The Albanese government is committed to reimagining our future as a place that makes things. We must start by recognising Green’s point, that Australia is the least self-sufficient economy in the Organisation for Economic Co-operation and Development, with manufacturing having shrunk to only about 6 per cent of GDP but still accounting for the largest share of business research and development. It’s not just an industry sector; it drives an ecosystem of related infrastructure and services. We need an industrial policy that integrates science, technology and innovation strategies. These should be co-ordinated, realistic and consensus-building.

Clearly the government has an important enabling role to play, by investing in such themes as cybersecurity, the provision of high-speed internet and fostering innovation. It needs to ensure strong market competition and flexibility in the labour market and the broader economy, instilling confidence among workers so they are willing to change jobs, and among investors so they will take the risk of starting a new business.

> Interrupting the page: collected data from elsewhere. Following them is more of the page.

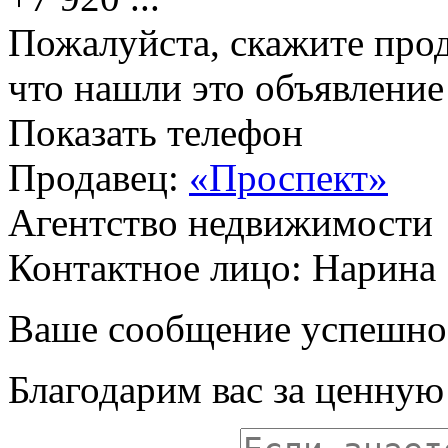
Пожалуйста, скажите прод
что нашли это объявлени
Показать телефон
Продавец:
«Проспект»
Агентство недвижимости
Контактное лицо: Нарина
Ваше сообщение успешно
Благодарим вас за ценну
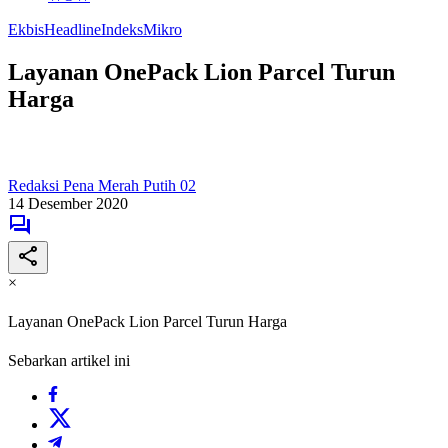
Ekbis
Headline
Indeks
Mikro
Layanan OnePack Lion Parcel Turun
Harga
Redaksi Pena Merah Putih 02
14 Desember 2020
×
Layanan OnePack Lion Parcel Turun Harga
Sebarkan artikel ini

The challenge for the Albanese government is to clarify its priorities and then use its budgetary policies to meet these priorities. An initial step would be an early review and assessment of all existing government programs to decide whether they actually meet their stated objectives and, if they do, to assess their efficiency. To cite a specific example, the cost of the diesel fuel rebate, at $7.9 billion, amounts to almost as much as the total spend on research and innovation.

Included in this effort should be a review of the justification of all tax expenditures, and a consideration of how best to reform the tax system to the benefit of a national productivity strategy.

And any special deals that were made to the benefit of vested interests – possibly at the expense of our national interest – should be jettisoned. Cleaning out the cupboard comes first.